From Collector: A Look Back at the 115th Congress
Activity during the last legislative session informs ACA International’s plan for future advocacy efforts.
1/4/2019 10:30 AM
With the recent conclusion of the 115th Congress, ACA International Vice President and Senior Counsel of Federal Advocacy Leah Dempsey provides an in-depth review of what Congress completed over the past two years, what it didn’t get done, and most importantly, where ACA should focus its advocacy efforts to better position the accounts receivable management industry in the 116th Congress in the December issue of Collector magazine.
Changes to the Dodd-Frank Act
The most significant package for the financial services industry signed into law in the 115th Congress was S. 2155, the Economic Growth, Regulatory Relief and Consumer Protection Act, which was seen as the first Dodd-Frank Act reform bill.

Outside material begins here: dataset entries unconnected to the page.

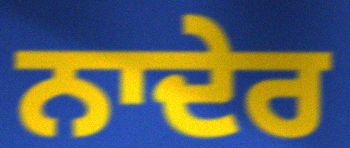
ਨਾਦੇਰ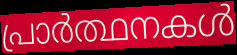
പ്രാർത്ഥനകൾ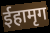
ईहामृग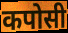
कपोसी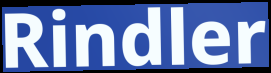
RindlerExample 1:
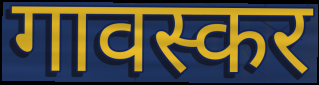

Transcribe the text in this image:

गावस्कर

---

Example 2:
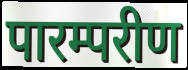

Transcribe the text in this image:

पारम्परीण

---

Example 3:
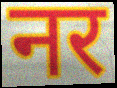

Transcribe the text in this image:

नर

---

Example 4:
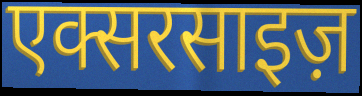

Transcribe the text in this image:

एक्सरसाइज़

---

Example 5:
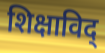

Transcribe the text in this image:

शिक्षाविद्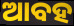
ଆବହ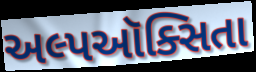
અલ્પઑક્સિતાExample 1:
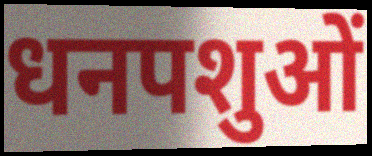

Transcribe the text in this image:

धनपशुओं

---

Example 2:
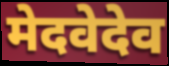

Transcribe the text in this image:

मेदवेदेव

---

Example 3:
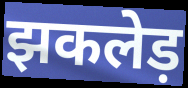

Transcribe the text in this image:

झकलेड़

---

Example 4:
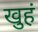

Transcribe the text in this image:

खुहं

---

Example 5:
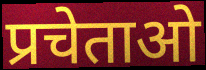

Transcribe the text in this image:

प्रचेताओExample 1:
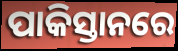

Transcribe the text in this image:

ପାକିସ୍ତାନରେ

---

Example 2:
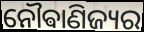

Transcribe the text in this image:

ନୌଵାଣିଜ୍ୟର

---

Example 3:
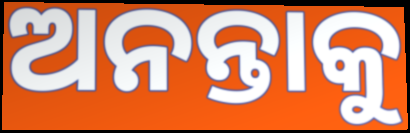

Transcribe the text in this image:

ଅନନ୍ତାକୁ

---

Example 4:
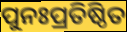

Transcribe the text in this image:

ପୁନଃପ୍ରତିଷ୍ଠିତ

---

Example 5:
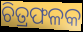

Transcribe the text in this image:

ଚିତ୍ରଫଳକ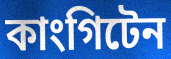
কাংগিটেনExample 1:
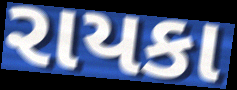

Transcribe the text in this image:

રાયકા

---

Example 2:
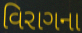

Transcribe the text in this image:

વિરાગના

The House version of this bill, H.R. 10, the Financial CHOICE Act, included many provisions that would have benefited the accounts receivable management industry. However, the Senate version was much more narrowly tailored, focusing mostly on rifle-shot changes that benefited community banks and credit unions. This legislation, while not ultimately a robust overhaul of the Dodd-Frank Act, was an important step in making the first dent in changing problematic provisions in the law, and proving there is an appetite for bipartisan fixes in areas where it is necessary.
Notably absent from S. 2155 was any change to the structure of the Consumer Financial Protection Bureau. However, standalone legislation—the Consumer Financial Protection Bureau Accountability Act, S.387, the Consumer Financial Protection Board Act, S. 105, and The Financial Protection Safety Commission Act of 2018, H.R. 5266—included proposed changes to the leadership structure and funding process.

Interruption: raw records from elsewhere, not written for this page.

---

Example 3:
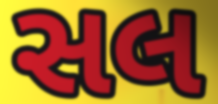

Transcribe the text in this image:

સલ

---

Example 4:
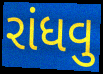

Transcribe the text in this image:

રાંધવુ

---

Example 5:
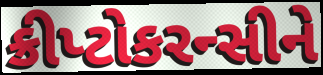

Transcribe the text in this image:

ક્રીપ્ટોકરન્સીને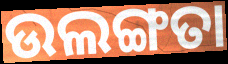
ଉଲଙ୍ଗତାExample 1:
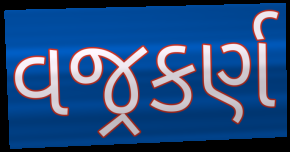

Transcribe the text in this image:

વજ્રકર્ણ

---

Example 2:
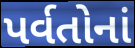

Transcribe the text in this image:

પર્વતોનાં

S. 387 amends the Consumer Financial Protection Act of 2010 to change the source of funding for the CFPB from Federal Reserve System transfers to annual appropriations. ACA supports this because it adds checks and balances and allows consumers, through their elected officials, to have a voice in the direction of the bureau. It also adds transparency and accountability to the single-director structure, which currently answers to no one. S. 105 and H.R. 5266 would appoint a five-person commission to lead the CFPB.
Another piece of legislation making changes to bureau practices is the GUIDE Compliance Act, H.R. 5534. This bill would require the CFPB director to issue guidance that is necessary or appropriate to enable the CFPB to carry out federal consumer financial law, including facilitating compliance with such law.

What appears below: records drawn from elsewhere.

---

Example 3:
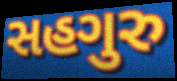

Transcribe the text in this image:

સહગુરુ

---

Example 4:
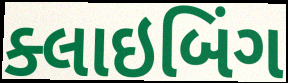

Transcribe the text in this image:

ક્લાઇબિંગ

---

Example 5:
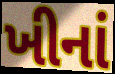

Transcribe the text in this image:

ખીનાં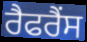
ਰੈਫਰੈਂਸ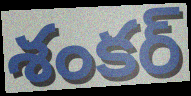
శంకర్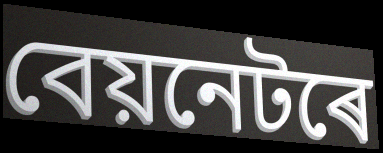
বেয়নেটৰে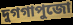
দুগগাপুজো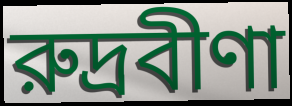
রুদ্রবীণাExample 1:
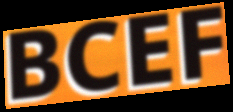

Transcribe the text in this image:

BCEF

As the bureau prepares to release its proposed Fair Debt Collection Practices Act rule, this legislation would be helpful in ensuring that those coming into compliance with any new rules have proper guidance and resources from the CFPB.
This legislation is likely to be reintroduced in the 116th Congress. ACA will be working closely with any potential new sponsors and supporters.
TCPA and Robocall Legislation
TCPA and robocall legislation also continues to be a prevalent issue on Capitol Hill. During the 115th Congress, we also saw several pieces of legislation attempting to tackle the issue of an increase in illegal robocalls, Dempsey reports. Unfortunately, the rhetoric on this issue in Congress swept legitimate business communications under the same umbrella as illegal or unwanted telemarketing calls far too often.
This struggle to get support from 60 senators stymied a lot of good legislative efforts from moving forward in the 115th Congress, even with Republicans in both chambers of Congress. Additionally, as a result of the switch of administration when President Donald Trump came into office, the Senate also spent a considerable amount of time considering nominations.
As we look ahead, we are hopeful that Congress will spend more time rolling up its sleeves and digging into some of these important pieces of legislation. ACA will be working with our members to encourage them to do so as well as looking for new advocacy opportunities in the New Year.